Supplied text —
BEGIN
Convert PowerPoint to a vector file

Discussion in 'Mac Apps and Mac App Store' started by stephreed-peck, Jan 13, 2010.

  1. stephreed-peck macrumors newbie

    Joined:
    Jan 13, 2010
    #1
    For years in my department we have been supplied with PowerPoint line drawings to put into our Indesign Executive Summarys etc and have had to redraw them as the quality is poor when copied across.

    Does anyone know if there is a plugin of some form that can actually convert these line drawings into vector for us so that we don't have to redraw them?

    I did find a thread that suggested doing 'print to file' from PowerPoint and saving the slides as Post Script files. I have only managed to get this to 'kind of' work with a couple of slides, the coloured boxes come across fine but the text comes across rotated at a 90 degree angel. Still proving time consuming as the text lines come across as separate text boxes too.

    Any help would be much appreciated. Thanks.:confused:
     
  2. MisterMe macrumors G4

    MisterMe

    Joined:
    Jul 17, 2002
    Location:
    USA
    #2
    Wow! Talk about the wrong tool for the job! PowerPoint is a tool for producing crappy presentations, not vector graphics. That said, graphics created in PowerPoint are vector graphics. Certainly, line drawings are vector graphics.
END
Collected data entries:
BEGIN
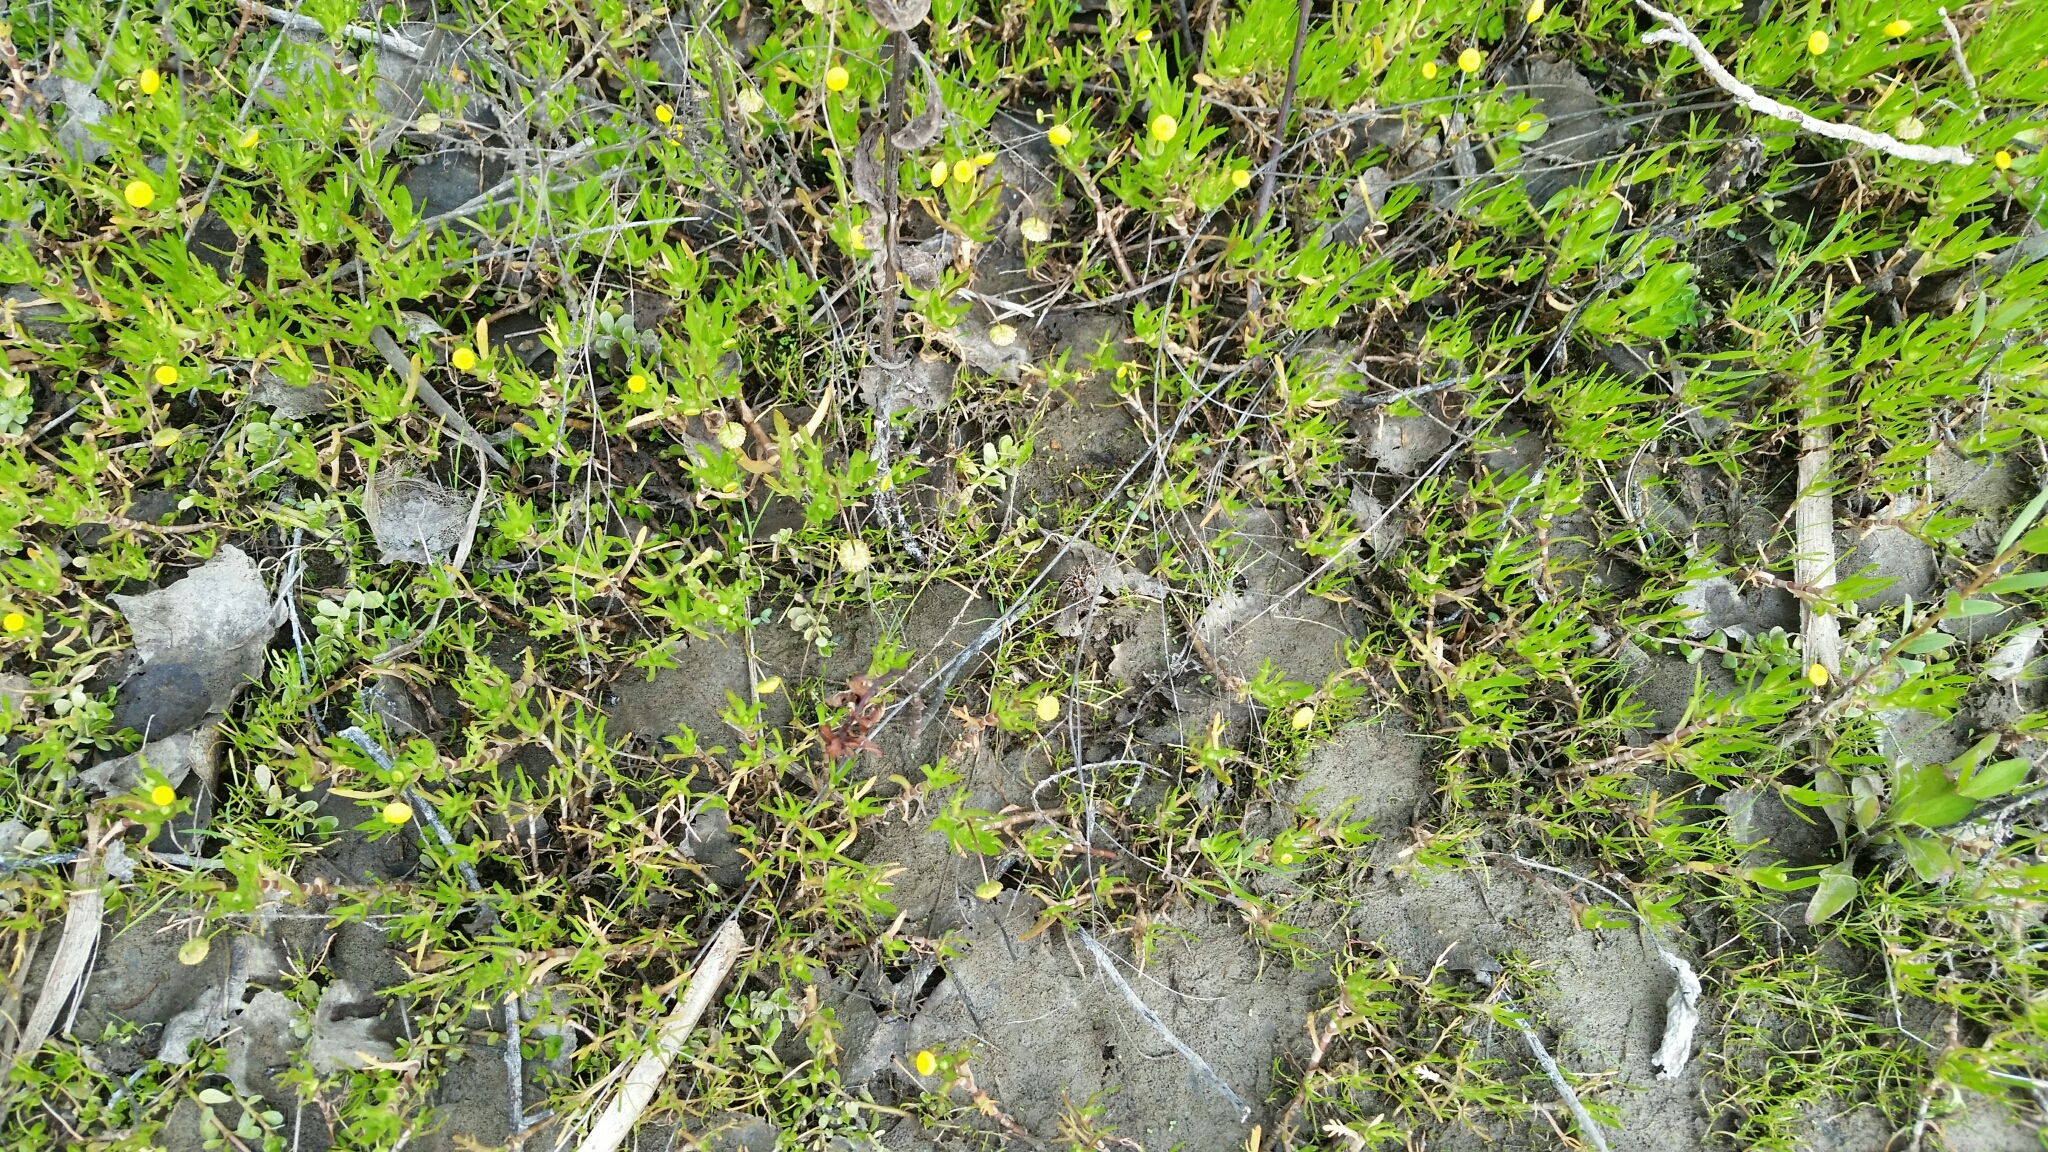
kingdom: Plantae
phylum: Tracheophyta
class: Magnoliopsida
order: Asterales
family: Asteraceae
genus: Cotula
END
BEGIN
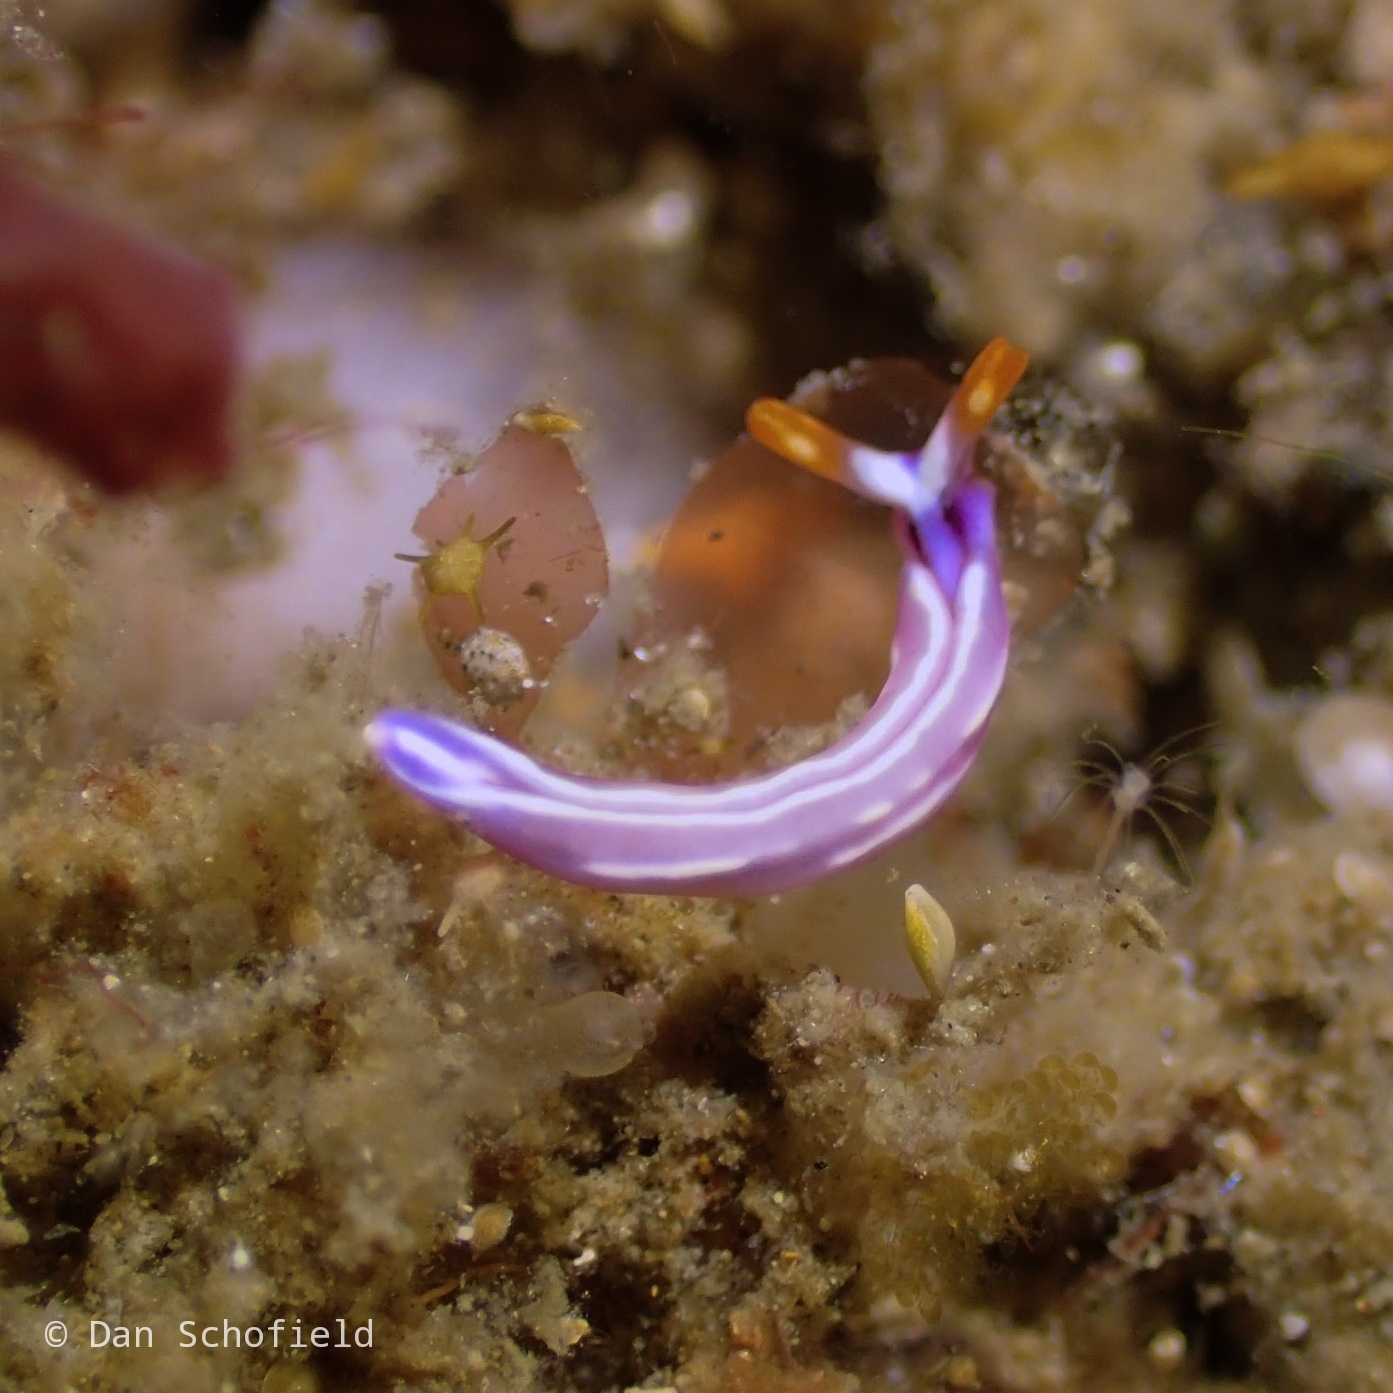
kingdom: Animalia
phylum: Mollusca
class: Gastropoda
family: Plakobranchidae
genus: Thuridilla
END
Tasks to perform —
A. Answer these from the forum thread about converting PowerPoint drawings to vector files:
(i) Into which program does the first poster's department put the PowerPoint line drawings?
(ii) In the 'print to file' method the first poster found, what kind of files are the slides saved as?
(iii) According to the second post, what kind of graphics are graphics created in PowerPoint?
B. Proceed with the forum thread about converting PowerPoint drawings to vector files, starting after its last sentence.

Answers for the exercise —
A.
(i) InDesign
(ii) PostScript files
(iii) Vector graphics

B.
    My quick & dirty suggestion: If the graphics are in a PowerPoint file, then print the file to PDF. Place the PDF in the Indesign layout.

    My more careful and considered suggestion: If you have the time, then use a dedicated vector graphics editor to recreate a graphics that look like those in the PowerPoint files.
     
  3. stephreed-peck thread starter macrumors newbie

    Joined:
    Jan 13, 2010
    #3
    Thanks for the fast response.

    We quite often have to amend the text in the 'crappy' PowerPoint drawings (you are correct, it isn't the best application for them to supply us the drawings in, but it is the only package that the company supplies them with.)

    Copy & Paste provides us with a non-editable image file, and producing a PDF also doesn't help with the editing issue.

    We have been re-creating the images in Adobe Illustrator for years, I was just wondering if some clever person had created a plugin for such a conversion. I have found a way to 'Export as EPS' from apps such as Open Office, but the text comes across as converted to outlines which also doesn't help when we are asked to edit some text.
     
  4. nadyne macrumors 6502a

    Joined:
    Jan 25, 2004
    Location:
    Mountain View, CA USA
    #4
    Another option, which isn't giving you exactly what you want either, is to export your PowerPoint deck as JPGs. In PowerPoint 2008, go to File -> Send to -> iPhoto. In iPhoto, you'll get a new album with JPGs of each of your slides in it. (The intent behind this feature is that you can now sync this album with your iPod or iPhone, and so you've got a highly-portable version of your deck always available to you.)

    I'm not sure if this will be any better than what you've tried so far, but it can't hurt to give it a go.

    Regards,
    Nadyne.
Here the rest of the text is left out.